Warntag Im Vogtland heulen diesen Donnerstag die Sirenen

Plauen/Vogtland. 

Plauen/Vogtland. Erstmals seit der Wiedervereinigung erfolgt diesen Donnerstag ein bundesweiter Probealarm mit Sirenen. Pünktlich um 11 Uhr ertönt am Warn-Tag der markante Heulton "Warnung vor einer Gefahr" für eine Minute. In dieser Zeit ist der Sirenenton in Intervallen alle fünf Sekunden zu hören. Die Entwarnung folgt 20 Minuten später mit einem Dauerton von einer Minute.

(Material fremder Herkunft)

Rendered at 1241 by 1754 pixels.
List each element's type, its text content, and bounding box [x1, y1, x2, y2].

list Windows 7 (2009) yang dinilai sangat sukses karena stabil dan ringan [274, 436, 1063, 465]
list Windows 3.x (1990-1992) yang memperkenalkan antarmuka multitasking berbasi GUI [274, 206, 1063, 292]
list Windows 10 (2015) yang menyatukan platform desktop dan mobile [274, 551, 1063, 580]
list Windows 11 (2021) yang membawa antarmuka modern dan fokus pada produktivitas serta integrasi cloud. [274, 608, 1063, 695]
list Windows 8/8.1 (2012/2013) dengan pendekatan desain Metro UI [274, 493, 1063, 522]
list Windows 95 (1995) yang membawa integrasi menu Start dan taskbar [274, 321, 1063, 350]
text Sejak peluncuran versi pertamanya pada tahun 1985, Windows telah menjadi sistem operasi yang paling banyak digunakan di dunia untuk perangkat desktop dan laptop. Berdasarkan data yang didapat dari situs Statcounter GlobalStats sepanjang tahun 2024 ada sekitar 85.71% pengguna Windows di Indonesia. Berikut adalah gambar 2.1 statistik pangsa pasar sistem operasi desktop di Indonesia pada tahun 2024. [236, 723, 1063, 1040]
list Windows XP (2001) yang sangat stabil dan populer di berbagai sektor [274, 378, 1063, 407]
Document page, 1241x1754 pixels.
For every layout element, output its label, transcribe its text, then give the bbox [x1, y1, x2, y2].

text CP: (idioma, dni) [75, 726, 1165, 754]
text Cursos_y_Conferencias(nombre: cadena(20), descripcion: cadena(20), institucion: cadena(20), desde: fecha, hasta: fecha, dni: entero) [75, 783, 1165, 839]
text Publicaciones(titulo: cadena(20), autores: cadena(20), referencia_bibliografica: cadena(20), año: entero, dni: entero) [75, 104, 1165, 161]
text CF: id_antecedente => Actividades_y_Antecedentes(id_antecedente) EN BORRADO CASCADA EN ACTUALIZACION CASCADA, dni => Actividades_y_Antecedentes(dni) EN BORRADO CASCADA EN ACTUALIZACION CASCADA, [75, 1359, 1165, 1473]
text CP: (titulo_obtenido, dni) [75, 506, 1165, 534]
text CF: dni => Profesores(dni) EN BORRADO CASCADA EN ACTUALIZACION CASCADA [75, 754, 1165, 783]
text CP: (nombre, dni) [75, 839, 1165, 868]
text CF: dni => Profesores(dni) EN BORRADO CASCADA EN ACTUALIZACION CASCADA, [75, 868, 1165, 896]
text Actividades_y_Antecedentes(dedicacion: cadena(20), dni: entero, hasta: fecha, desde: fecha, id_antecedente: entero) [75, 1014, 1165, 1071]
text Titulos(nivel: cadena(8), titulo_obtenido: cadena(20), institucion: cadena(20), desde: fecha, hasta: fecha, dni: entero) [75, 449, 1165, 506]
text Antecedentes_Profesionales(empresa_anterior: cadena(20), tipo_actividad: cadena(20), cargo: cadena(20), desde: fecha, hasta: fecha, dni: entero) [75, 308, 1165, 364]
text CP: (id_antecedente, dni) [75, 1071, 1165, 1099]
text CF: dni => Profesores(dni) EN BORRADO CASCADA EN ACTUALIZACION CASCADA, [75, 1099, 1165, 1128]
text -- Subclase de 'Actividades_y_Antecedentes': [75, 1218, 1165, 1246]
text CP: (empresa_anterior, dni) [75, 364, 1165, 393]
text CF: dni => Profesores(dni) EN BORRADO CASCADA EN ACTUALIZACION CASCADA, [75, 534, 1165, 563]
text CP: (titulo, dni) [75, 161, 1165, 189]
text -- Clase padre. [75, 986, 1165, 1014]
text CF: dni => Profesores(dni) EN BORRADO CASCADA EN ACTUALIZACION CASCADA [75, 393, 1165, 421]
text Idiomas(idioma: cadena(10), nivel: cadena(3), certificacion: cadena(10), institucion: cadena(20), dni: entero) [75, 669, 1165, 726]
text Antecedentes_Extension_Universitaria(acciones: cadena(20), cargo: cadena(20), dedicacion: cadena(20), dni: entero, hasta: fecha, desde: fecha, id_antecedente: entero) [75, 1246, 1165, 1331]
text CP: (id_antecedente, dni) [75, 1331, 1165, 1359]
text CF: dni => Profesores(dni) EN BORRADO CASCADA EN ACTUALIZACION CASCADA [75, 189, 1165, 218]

"Die Bürger sollen das Signal bewusst wahrnehmen", erklärte Ingo Glaß im Vorfeld. Der Sachgebietsleiter für Brand- und Katastrophenschutz des Vogtlandkreises sitzt im Ernstfall im Keller des Landratsamtes. Dort befindet sich das Lagezentrum. Im Falle einer bedrohlichen Situation wie Naturkatastrophen oder Chemieunfälle arbeiten zwei Koordinierungsstäbe rund um die Uhr im Drei-Schicht-System.

Neben den zahlreichen Computerarbeitsplätzen können sechs Bildschirme hochgefahren werden. "Bei Gefahr haben wir die Möglichkeit, Live-Bilder zu verfolgen." So können beispielsweise Pegelstände an Gewässern wie Talsperren überwacht werden. Pro Schicht sind maximal 50 Personen an der Krisenbewältigung beteiligt. Zu diesem Kreis gehören insgesamt 150 Personen. Bei Stromausfall hält ein Notstromaggregat die Systeme für 72 Stunden am Laufen.

Zum Probealarm wird es laut im Vogtland. Nach Informationen von Jens Leistner, Geschäftsführer vom Zweckverband Südwestsachsen, sind in der Region 275 Sirenen betriebsbereit. Die meisten laufen über Elektro-Motoren. "Sie können über ein Funksignal einzeln oder zentral angesteuert werden." Zudem stehen noch fünf mobile Sirenen zur Verfügung. Nach einem Beschluss der Innenminister-Konferenz wird der bundesweite Warntag ab 2020 jährlich immer am zweiten Donnerstag im September stattfinden. Im Katastrophen-Szenario sind Radio, Fernsehen, soziale Medien sowie die Notfall-Informations- und Nachrichten-APP (NINA) eingebunden. In der Region informiert das Vogtlandradio auf seinen Frequenzen alle fünf Minuten über die aktuelle Gefahrenlage.